"We are pleased that Chairman Stearns and the Subcommittee are shining a light on this increasing burden on small business," said John Gay, senior vice president, government affairs and public policy.
The so-called interchange, a fee that is collectively set by Visa and MasterCard's member banks, is a percentage of each transaction sometimes accompanied by a flat fee that banks collect from retailers every time a credit or debit card is used to pay for a purchase, adding up to billions of dollars each year.
The fees are meant to cover the cost of processing a credit card transaction and the risk taken by the issuing bank that it will be repaid. However, the NRA said, reports show that both fraud and the cost of processing are steadily decreasing in the United States, while rates continue to rise. The result appears to be a cash flow for MasterCard and Visa, and a drain on restaurant operators' bottom lines, according to the NRA.
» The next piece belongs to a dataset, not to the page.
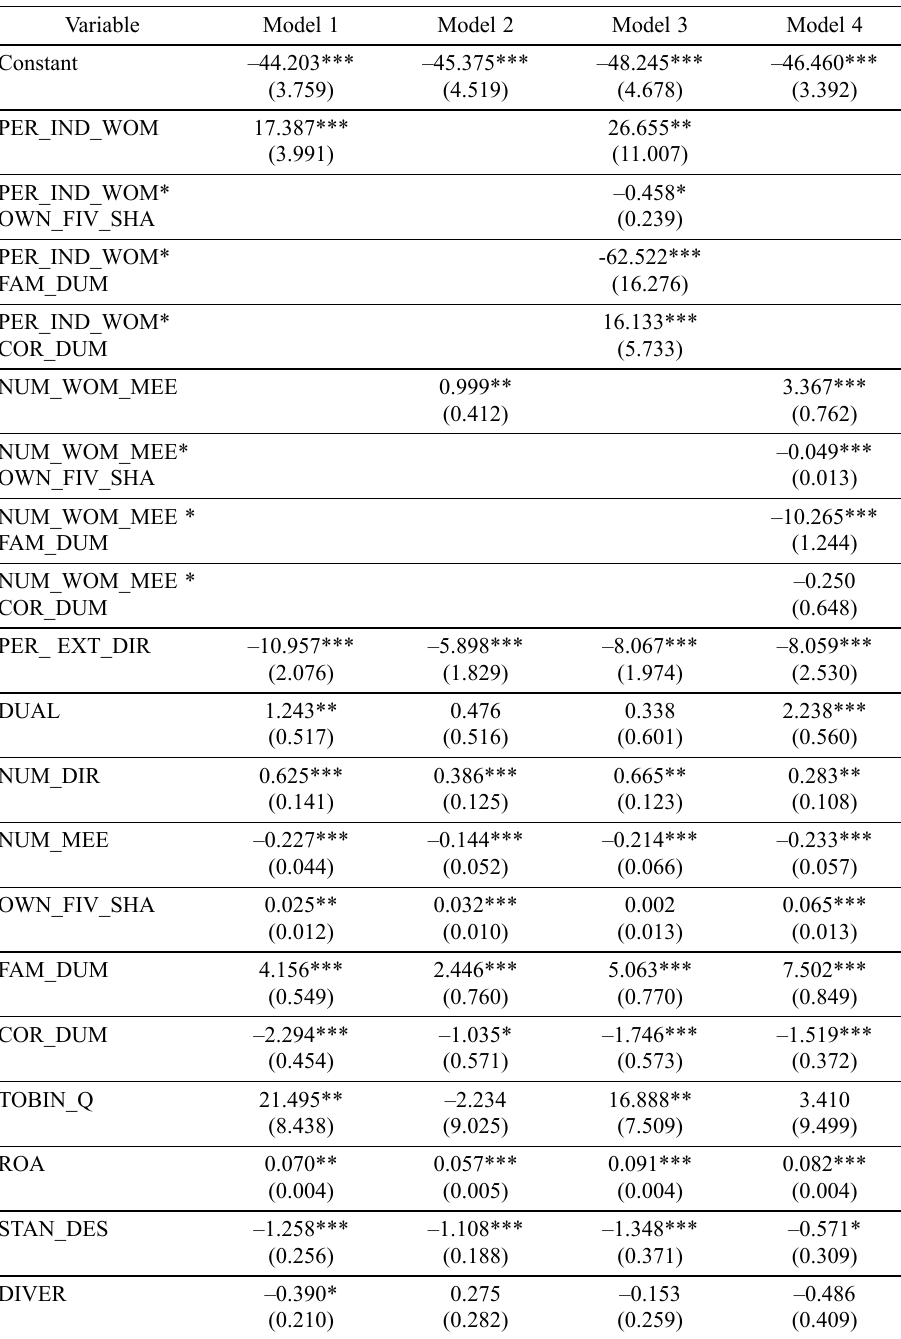
Table 3. System GMM Estimation of the influence of female directors on the logarithm transformation of fraction of variable based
Interchange impacts not only the merchants, but has the largest impact on American consumers, the NRA said, becoming a "hidden tax" that is estimated to have cost the average American household approximately $232 in 2004.
"Restaurants and retailers pay among the highest interchange rates in the world, even in the midst of low interest rates, decreased fraud, and rapidly growing volume," said Todd Mann, senior vice president of business development. "It is critical that we find a way to slow the out-of-control interchange increases that are hurting restaurants, and ultimately consumers."